In short: this is all really bad for the field of encrypted databases.

So what do we do about this?

I don’t know. Ignore these results? Fake our own deaths and move into a submarine?

In all seriousness: database encryption has been a controversial subject in our field. I wish I could say that there’s been an actual debate, but it’s more that different researchers have fallen into different camps, and nobody has really had the data to make their position in a compelling way. There have actually been some very personal arguments made about it.

The schools of thought are as follows:

The first holds that any kind of database encryption is better than storing records in plaintext and we should stop demanding things be perfect, when the alternative is a world of constant data breaches and sadness.

To me this is a supportable position, given that the current attack model for plaintext databases is something like “copy the database files, or just run a local SELECT * query”, and the threat model for an encrypted database is “gain persistence on the server and run sophisticated statistical attacks.” Most attackers are pretty lazy, so even a weak system is probably better than nothing.

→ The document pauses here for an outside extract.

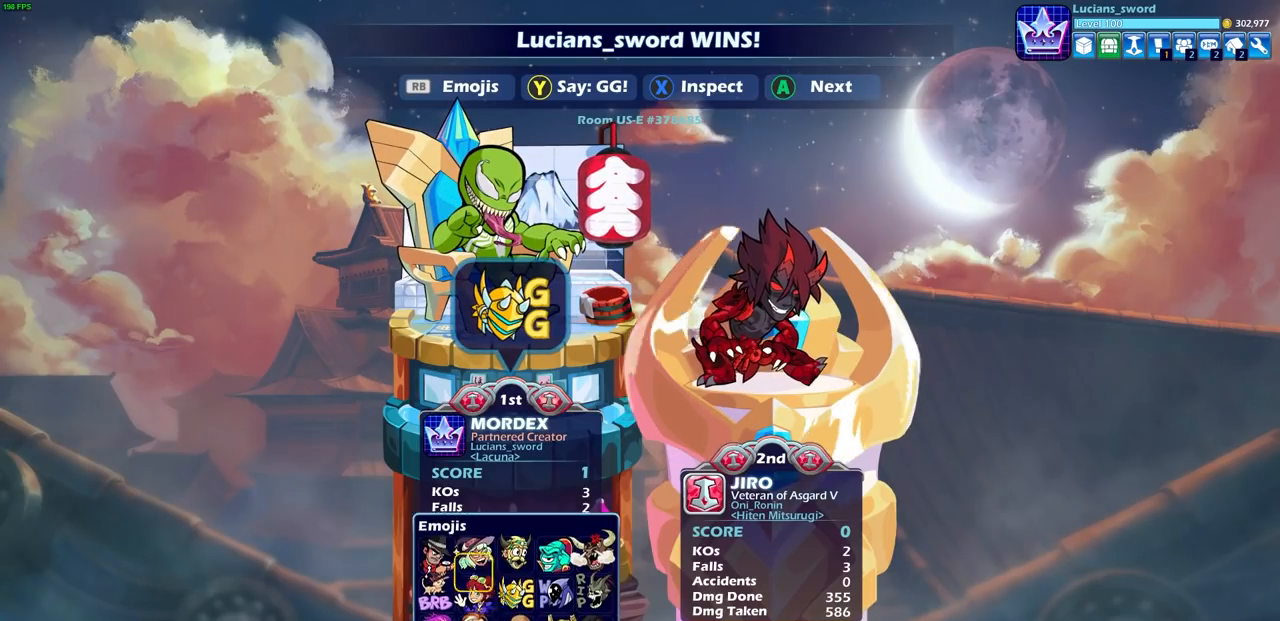
{"buttons": [], "left_stick": "down", "right_stick": "center", "events": [[67, "R1", "up"], [467, "left_stick", "down"]]}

The countervailing school of thought has two points: sometimes the good is worse than the perfect, particularly if it gives application developers an outsized degree of confidence of the security that their encryption system is going to provide them.

If even the best encryption protocol is only throwing a tiny roadblock in the attacker’s way, why risk this at all? Just let the database community come up with some kind of ROT13 encryption that everyone knows to be crap and stop throwing good research time into a problem that has no good solution.

I don’t really know who is right in this debate. I’m just glad to see we’re getting closer to having it.